## Stored data
[Start of Attachment]
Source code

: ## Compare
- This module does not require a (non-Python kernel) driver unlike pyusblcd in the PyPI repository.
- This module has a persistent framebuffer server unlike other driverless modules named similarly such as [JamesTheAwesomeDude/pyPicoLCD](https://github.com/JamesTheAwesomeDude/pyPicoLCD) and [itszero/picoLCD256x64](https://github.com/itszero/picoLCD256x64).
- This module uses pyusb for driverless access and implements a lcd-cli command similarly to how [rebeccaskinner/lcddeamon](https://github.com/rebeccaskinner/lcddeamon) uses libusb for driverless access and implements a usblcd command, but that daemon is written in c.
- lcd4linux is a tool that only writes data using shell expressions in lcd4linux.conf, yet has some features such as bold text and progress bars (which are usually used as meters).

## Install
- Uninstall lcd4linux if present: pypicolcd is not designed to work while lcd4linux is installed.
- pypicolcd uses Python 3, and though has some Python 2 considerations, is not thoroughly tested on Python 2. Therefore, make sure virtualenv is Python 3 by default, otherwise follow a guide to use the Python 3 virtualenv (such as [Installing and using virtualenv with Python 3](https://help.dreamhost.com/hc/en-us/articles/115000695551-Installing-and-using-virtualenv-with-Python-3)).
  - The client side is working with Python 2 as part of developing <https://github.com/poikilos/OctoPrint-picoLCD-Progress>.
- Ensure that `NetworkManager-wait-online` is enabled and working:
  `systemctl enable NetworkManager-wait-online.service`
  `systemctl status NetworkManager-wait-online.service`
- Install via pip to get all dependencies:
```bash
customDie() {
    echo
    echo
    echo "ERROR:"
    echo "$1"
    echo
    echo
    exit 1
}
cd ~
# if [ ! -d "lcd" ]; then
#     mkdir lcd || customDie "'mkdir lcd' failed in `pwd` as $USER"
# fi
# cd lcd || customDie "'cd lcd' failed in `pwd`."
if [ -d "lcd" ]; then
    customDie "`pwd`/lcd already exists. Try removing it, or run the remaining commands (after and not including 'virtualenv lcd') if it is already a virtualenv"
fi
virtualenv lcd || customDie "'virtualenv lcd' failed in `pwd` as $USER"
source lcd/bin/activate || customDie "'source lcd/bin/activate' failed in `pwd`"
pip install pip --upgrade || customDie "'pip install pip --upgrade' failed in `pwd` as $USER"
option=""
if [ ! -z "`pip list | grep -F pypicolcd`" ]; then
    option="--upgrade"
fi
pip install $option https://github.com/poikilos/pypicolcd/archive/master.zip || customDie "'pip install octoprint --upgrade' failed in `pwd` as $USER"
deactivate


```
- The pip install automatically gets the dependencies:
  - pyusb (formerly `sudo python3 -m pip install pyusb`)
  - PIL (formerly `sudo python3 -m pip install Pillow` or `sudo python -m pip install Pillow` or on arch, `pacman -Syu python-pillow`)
[End of Attachment]
Among the lines above, repeat exactly those from the line with "- lcd4linux is" to the line with "- Uninstall lcd4linux", counting both ends.

- lcd4linux is a tool that only writes data using shell expressions in lcd4linux.conf, yet has some features such as bold text and progress bars (which are usually used as meters).

## Install
- Uninstall lcd4linux if present: pypicolcd is not designed to work while lcd4linux is installed.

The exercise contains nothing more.